» Given text:
══════════

Special Issue Information

Dear Colleagues,

Micro- and nanoplastics (MPs and NPs) are ubiquitous in both marine and freshwater environments. Current research is directed towards the fate, distribution, and toxicity of micro- and nanoplastics in invertebrate and vertebrate species, and studies have quantified the plastics in tissues of aquatic species. The biological responses to plastic exposure can include oxidative stress and hepatotoxicity. However, emerging research has drawn attention to other ways in which MPs, NPs, plastic additives, and types of plasticizers have a biological impact, including their potential for neurotoxicity, immunotoxicity, and role in metabolic dysfunction. This Special Issue will highlight research conducted in aquatic animal species, with a special emphasis on the brain, immune system, and metabolism of organisms. The submission of original contributions and reviews that consider the toxic outcomes of plastic exposure and their additives in invertebrates and vertebrates inhabiting freshwater and marine environments is encouraged. This Special Issue welcomes any submission focusing on neuronal, immunological, and metabolic endpoints in aquatic animal models to better understand the impact of plastic contamination on animal health. Studies leveraging molecular approaches to discern the mechanisms of toxicity underlying plastic pollution, like transcriptomics, proteomics, metabolomics, or lipidomics, are encouraged. Please feel free to contact the Guest Editors directly for additional information and further directions.

══════════

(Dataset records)
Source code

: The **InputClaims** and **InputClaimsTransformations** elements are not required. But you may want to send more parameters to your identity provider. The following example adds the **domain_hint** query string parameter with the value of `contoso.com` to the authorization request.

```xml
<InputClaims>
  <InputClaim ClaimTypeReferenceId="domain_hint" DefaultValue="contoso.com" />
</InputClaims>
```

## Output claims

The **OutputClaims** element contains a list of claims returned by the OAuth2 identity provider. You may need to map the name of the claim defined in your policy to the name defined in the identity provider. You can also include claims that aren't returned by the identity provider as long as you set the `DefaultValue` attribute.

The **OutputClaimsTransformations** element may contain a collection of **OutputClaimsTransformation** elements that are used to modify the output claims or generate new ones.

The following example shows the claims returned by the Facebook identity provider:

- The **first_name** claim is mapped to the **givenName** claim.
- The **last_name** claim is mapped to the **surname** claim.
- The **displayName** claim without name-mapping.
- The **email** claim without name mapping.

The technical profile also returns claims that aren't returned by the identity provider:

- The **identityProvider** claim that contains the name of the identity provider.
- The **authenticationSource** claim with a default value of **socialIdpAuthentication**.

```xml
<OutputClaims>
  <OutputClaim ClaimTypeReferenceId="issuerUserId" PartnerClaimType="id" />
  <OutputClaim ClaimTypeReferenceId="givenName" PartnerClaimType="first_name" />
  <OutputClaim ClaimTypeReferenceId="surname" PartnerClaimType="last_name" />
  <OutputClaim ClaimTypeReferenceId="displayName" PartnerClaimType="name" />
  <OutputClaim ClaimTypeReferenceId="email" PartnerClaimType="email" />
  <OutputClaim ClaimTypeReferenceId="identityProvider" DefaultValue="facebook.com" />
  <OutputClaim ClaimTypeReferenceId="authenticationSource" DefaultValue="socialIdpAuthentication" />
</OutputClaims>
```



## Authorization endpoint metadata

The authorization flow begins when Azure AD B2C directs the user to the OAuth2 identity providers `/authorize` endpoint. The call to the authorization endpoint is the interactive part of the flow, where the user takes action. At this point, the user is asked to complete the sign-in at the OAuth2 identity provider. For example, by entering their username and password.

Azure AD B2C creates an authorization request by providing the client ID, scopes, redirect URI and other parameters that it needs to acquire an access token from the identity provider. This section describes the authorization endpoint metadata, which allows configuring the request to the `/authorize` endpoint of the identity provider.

══════════

» Task goal:
Answer these about the special issue call on micro- and nanoplastics above:
1. What two biological responses to plastic exposure are named?
2. Which three parts of organisms does the Special Issue especially emphasize?
3. What molecular approaches are given as examples?

» Exercise solution:
1. Oxidative stress and hepatotoxicity.
2. The brain, the immune system, and metabolism.
3. Transcriptomics, proteomics, metabolomics, and lipidomics.